To use an improper comparison—it was like suddenly discovering that the lazy, irreverent roommate who slept on the bunk above you was actually the top administrator of some national covert agency. Yes, he occasionally showed signs of being more capable than normal—but that face he made when ordering you to bring him meals and call him "big daddy" was so infuriatingly natural that you could never connect the two identities.

Mortarion abruptly realized that the Hades he knew had a severe sense of dissonance—

His character… no, his virtue, did not match his ability.

Hades was reliable—and yet, simultaneously utterly unreliable.

But Mortarion trusted him.

Not because of reliability, but because they had fought their way out of Barbarus together.

Hades had already proven that he was worthy of trust.

Mortarion had been deceived by his past.

He understood now—it wasn't their shared experience on Barbarus that built trust.

It was Hades himself—who naturally inspired trust in others.

Mortarion's thoughts churned in chaos.

So, the hardships on Barbarus… were actually Hades's process of earning his trust?

He recalled Guilliman's high regard for Hades.

He recalled… the Lorgar standing before him now.

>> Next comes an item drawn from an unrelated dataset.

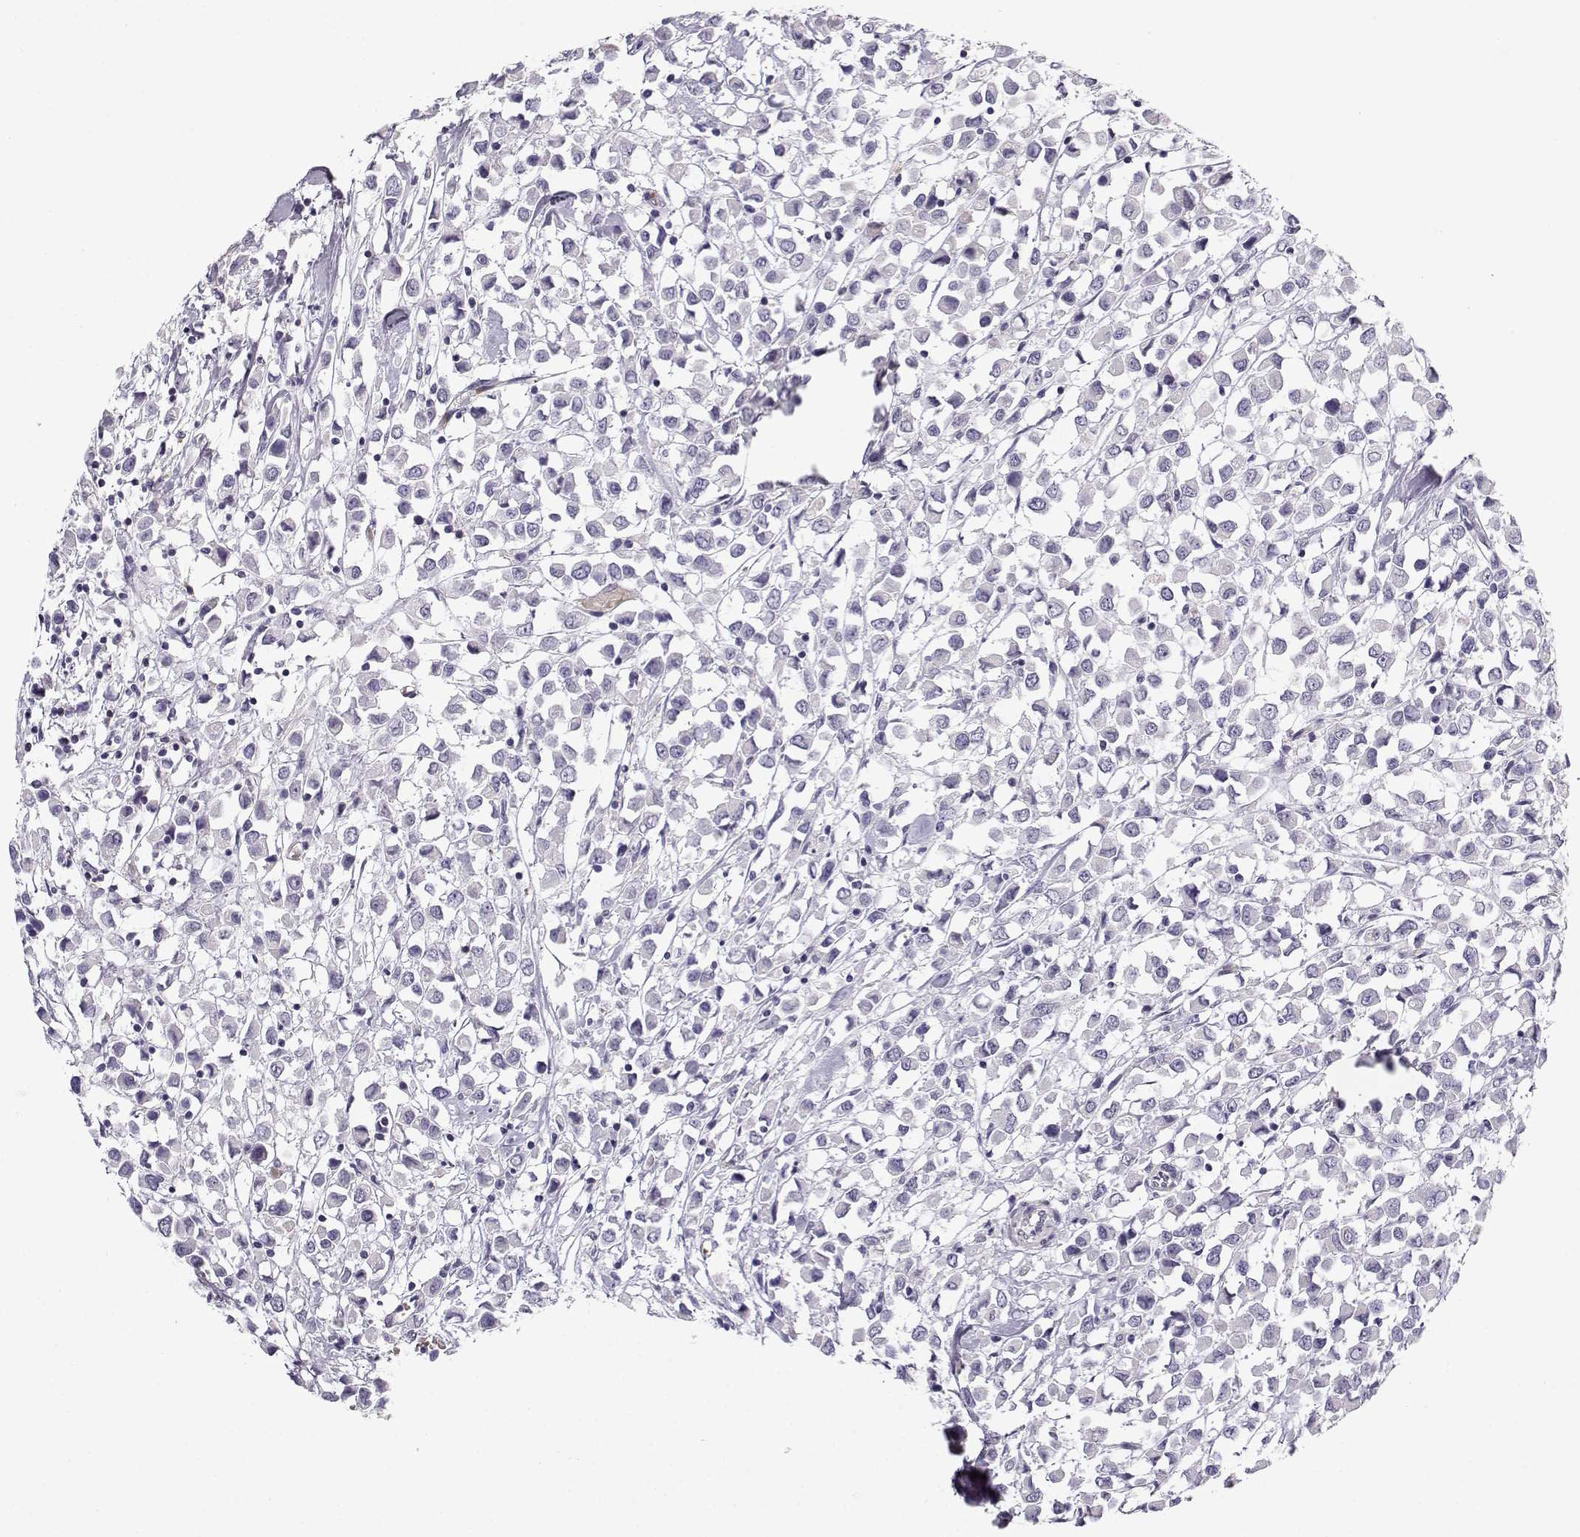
{"staining": {"intensity": "negative", "quantity": "none", "location": "none"}, "tissue": "breast cancer", "cell_type": "Tumor cells", "image_type": "cancer", "snomed": [{"axis": "morphology", "description": "Duct carcinoma"}, {"axis": "topography", "description": "Breast"}], "caption": "Invasive ductal carcinoma (breast) was stained to show a protein in brown. There is no significant expression in tumor cells.", "gene": "MYO1A", "patient": {"sex": "female", "age": 61}}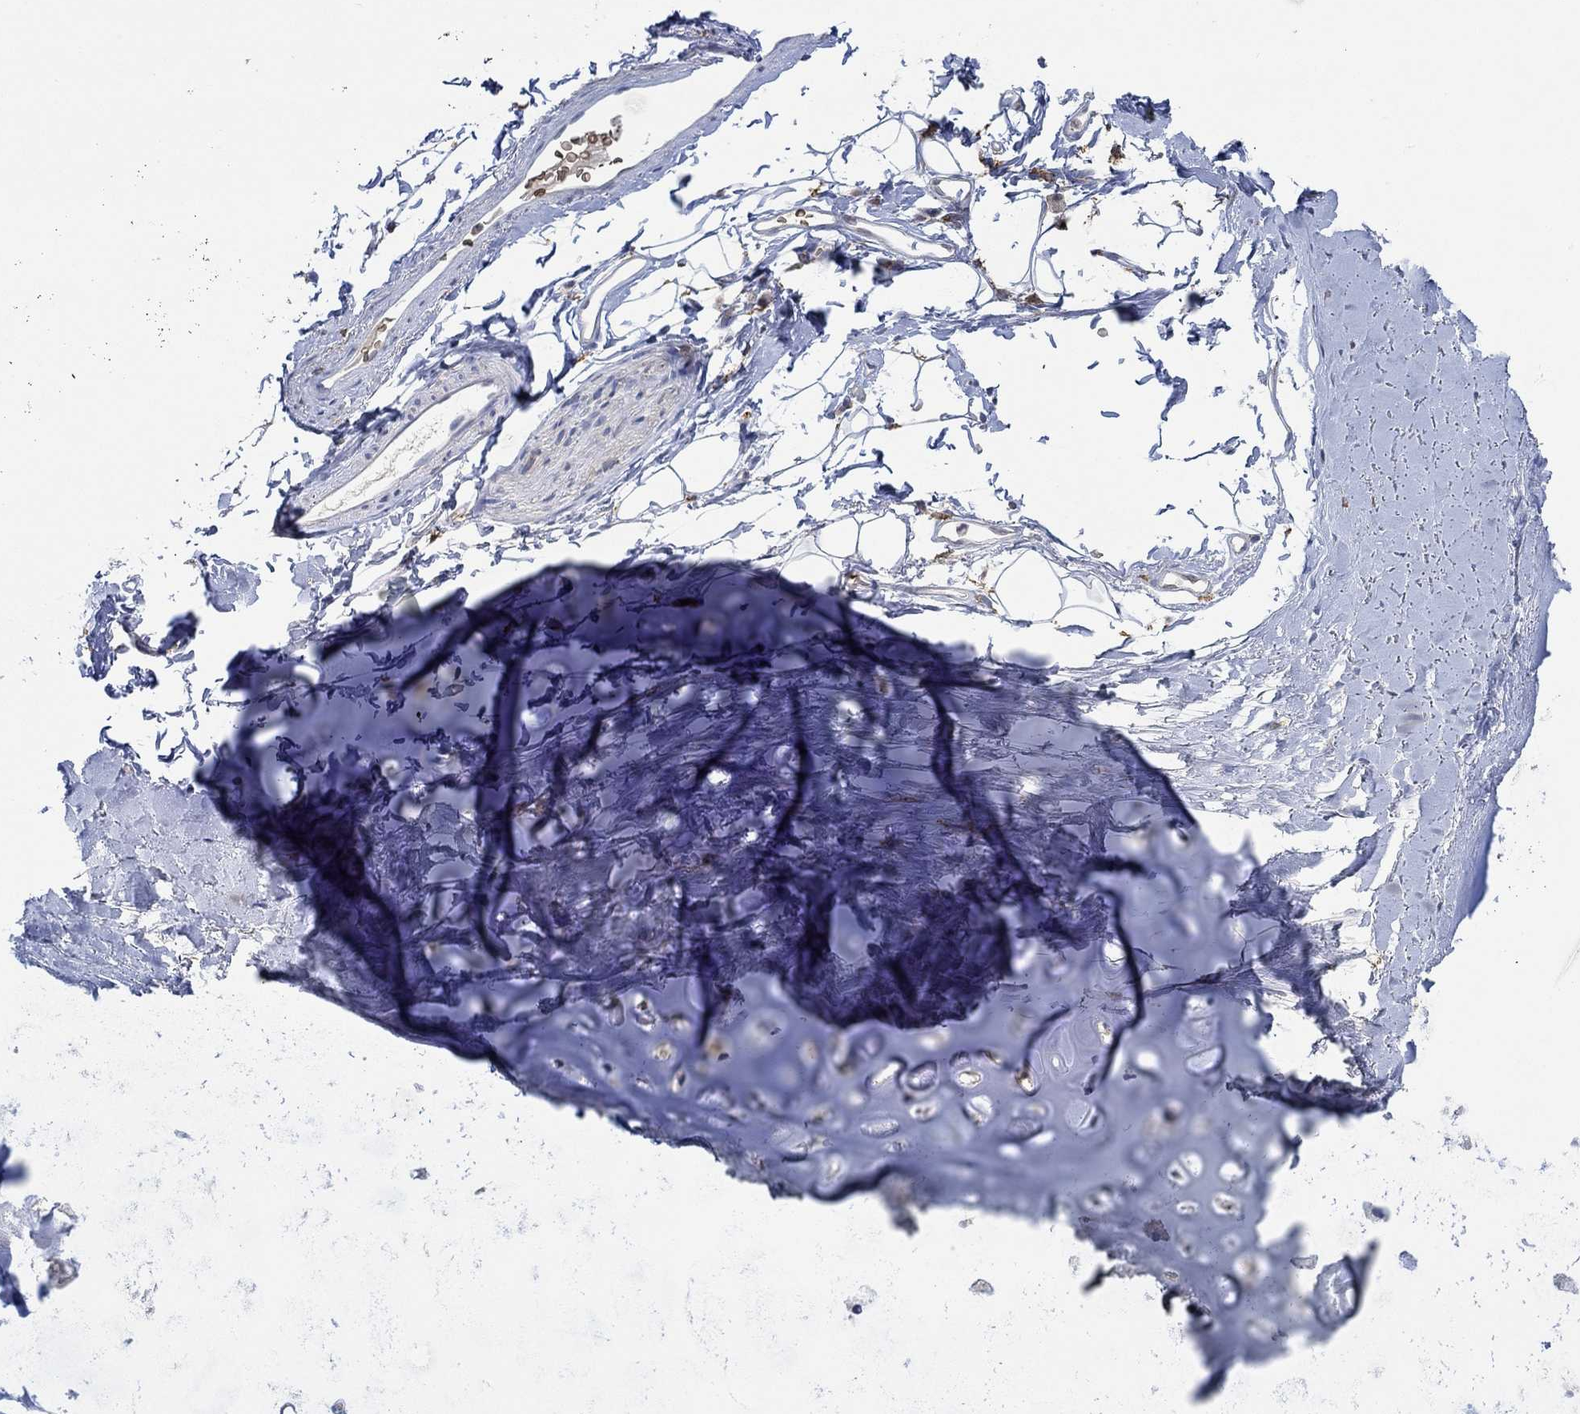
{"staining": {"intensity": "negative", "quantity": "none", "location": "none"}, "tissue": "adipose tissue", "cell_type": "Adipocytes", "image_type": "normal", "snomed": [{"axis": "morphology", "description": "Normal tissue, NOS"}, {"axis": "morphology", "description": "Squamous cell carcinoma, NOS"}, {"axis": "topography", "description": "Cartilage tissue"}, {"axis": "topography", "description": "Bronchus"}], "caption": "Protein analysis of unremarkable adipose tissue exhibits no significant expression in adipocytes. (Immunohistochemistry (ihc), brightfield microscopy, high magnification).", "gene": "MPP1", "patient": {"sex": "male", "age": 72}}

He recalled that damned Malcador, and the Emperor.

And according to what Lorgar just said—his sons had not seen the white helms of the Death Guard, but helms as black as the night.

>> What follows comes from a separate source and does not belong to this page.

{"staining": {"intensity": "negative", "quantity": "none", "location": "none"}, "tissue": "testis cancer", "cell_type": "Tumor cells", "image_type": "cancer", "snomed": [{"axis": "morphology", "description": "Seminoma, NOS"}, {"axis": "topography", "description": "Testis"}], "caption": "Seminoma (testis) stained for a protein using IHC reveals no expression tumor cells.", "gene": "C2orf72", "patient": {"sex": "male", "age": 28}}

Mortarion's gaze went vacant.

He took another long drink.

The hip flask was more than half empty.

Without thinking, he pulled a new glass vial from his belt, poured its viscous fermented contents into the flask, then dumped the wine from his glass into it to thin it out.

He failed to notice Fulgrim behind him, about to scream like an alarm siren—only held down by Sanguinius, smiling elegantly while gripping his brother's arm with iron restraint.

For Sanguinius, the discussion between Lorgar and Mortarion was far more valuable than Fulgrim's shrieking could ever be.

Mortarion took another heavy swig—the brew now far harsher.

He thought gloomily:

Hades is from Barbarus—he can only be from Barbarus.

He is not a Terran.

Not a Macraggan.

Mortarion then realized he should perhaps be grateful that Hades wore a black helm rather than a blue one.

At least… not a golden one.

He fell silent.

He recalled the blue-and-white letter that always hung in his office.

Hadn't he already understood the truth long ago?

Yes.

He already had.

Mortarion shook the flask lightly, watching the grand armies parading in the distance.

"…It's him. It's absolutely him."

Mortarion murmured, alcohol and toxins corroding his reason.

"But he is absolutely not the being you claim he is, Lorgar. Why must you distort the essence of things?"

No matter how dignified Hades acted in front of other Legions, he was the one who truly knew what kind of person Hades was!